July 2, 2010

Flash Bang

"Together we understood what terror was [...]
And it's not a movie and you aren't a hero
and all you can do is whimper and wait. "
Tim O'Brien (The Things They Carried)

It is July. My due date is the 27th- monumental, of course, but mostly to Sky and I. I think back to what July meant last year, though- on the 28th, my then-boyfriend and my brother came back from Afghanistan. There's quite a good chance that my daughter could be born on the one year anniversary of their return.

Last year was strange for me. I was not the girl who showed up in a red, white, and blue bombshell dress to their homecoming, little flags painted on my cheeks. I was not the girl who paid attention to the National Anthem that day, or the words of higher up soldiers and officials who thanked them for their service. It all seemed slightly staged and impersonal, and definitely not good enough. Those were my guys, I felt like yelling. Don't you understand that they aren't a part of the group of men standing at attention, nondescript and identical in their uniforms? I see their name tapes, their faces. I wrote them for a year. I missed them. I loved them. I felt just as much away from home as they did, because they are home.

On the Fourth of July last year (which happens to be my brother's birthday as well), I sat on the lawn of a large park with my brother's baby girl who he'd only seen once, his girlfriend, and my best friend. We laid back on the grass in the dark. I couldn't watch the fireworks in quite the same way that time.

They were lovely, like they are every year, no matter which city I watch them in- fireworks are some of my most favorite things. I love the smell of the colored smoke rising up, the loud snaps and bangs, and the excitement and slight unpredictability. But my brother wasn't there for his birthday, and my boyfriend wasn't there whispering romantic things and holding my hand from beginning to end. There was something a little flat to it all.

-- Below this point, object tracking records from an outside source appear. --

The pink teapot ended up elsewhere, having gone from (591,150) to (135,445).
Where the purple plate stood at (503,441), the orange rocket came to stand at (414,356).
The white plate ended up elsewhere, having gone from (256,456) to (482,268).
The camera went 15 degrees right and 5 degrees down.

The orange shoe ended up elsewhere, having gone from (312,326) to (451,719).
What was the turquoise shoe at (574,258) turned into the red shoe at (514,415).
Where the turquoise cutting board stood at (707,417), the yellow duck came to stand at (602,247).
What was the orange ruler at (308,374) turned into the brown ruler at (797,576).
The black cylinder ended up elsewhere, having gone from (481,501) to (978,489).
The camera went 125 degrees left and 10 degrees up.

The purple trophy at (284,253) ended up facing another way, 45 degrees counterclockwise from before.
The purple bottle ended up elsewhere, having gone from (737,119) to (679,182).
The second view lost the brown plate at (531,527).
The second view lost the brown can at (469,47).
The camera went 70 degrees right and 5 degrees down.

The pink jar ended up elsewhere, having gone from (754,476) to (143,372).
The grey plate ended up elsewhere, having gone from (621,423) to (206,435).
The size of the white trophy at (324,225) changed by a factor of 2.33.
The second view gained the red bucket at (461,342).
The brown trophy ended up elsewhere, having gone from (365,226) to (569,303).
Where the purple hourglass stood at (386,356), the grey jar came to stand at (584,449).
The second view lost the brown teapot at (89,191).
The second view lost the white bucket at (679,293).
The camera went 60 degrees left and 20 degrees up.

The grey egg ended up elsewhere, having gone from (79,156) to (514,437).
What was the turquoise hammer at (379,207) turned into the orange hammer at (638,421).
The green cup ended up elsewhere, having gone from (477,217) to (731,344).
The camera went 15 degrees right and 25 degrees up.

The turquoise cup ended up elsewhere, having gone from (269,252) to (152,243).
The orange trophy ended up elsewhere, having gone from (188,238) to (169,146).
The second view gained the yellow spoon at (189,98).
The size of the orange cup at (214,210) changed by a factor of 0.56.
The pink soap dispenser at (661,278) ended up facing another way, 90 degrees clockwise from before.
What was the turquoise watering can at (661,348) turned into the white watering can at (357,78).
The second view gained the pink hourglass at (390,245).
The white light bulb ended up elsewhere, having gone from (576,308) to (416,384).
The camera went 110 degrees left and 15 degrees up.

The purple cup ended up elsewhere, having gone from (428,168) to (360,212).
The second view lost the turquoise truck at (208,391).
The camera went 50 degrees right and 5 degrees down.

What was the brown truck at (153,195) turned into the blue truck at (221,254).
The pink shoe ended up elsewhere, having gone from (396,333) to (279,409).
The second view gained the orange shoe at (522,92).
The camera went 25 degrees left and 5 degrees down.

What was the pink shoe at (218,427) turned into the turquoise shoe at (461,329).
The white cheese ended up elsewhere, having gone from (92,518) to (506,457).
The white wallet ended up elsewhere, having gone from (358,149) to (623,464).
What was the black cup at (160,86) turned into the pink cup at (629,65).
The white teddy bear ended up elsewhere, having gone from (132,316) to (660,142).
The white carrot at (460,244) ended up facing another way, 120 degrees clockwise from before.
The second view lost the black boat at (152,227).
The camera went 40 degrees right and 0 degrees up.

That is why I am looking forward to Sunday. We already had an impromptu backyard fireworks display with my family- a broken down car of my brother's ended up getting the whole family together at my dad's house last night. We ended up lighting off all sorts of 'small' fireworks; sparklers and morning glories (childhood favorites), Roman candles and bottle rockets. I heard my brother remark, "There's nothing like this smell." I silently smiled and agreed. I'm glad we had that together even though I won't be in town for his birthday. And I'm glad that I'll have a chance at the under-the-glittery showers romance I craved when Sky and I head to Flora for his family reunion and the local fireworks that will follow.

I'm not overly, fanatically proud of this country, but I am proud of those two boys, and I am ever thankful that they are home for the 4th.

One final thought, from someone who spelled it out for me better than I can write:
"I don't think even my country means all that much. There are many countries in our blood, aren't there, but only one person. Would the world be in the mess it is if we were loyal to love and not to countries?"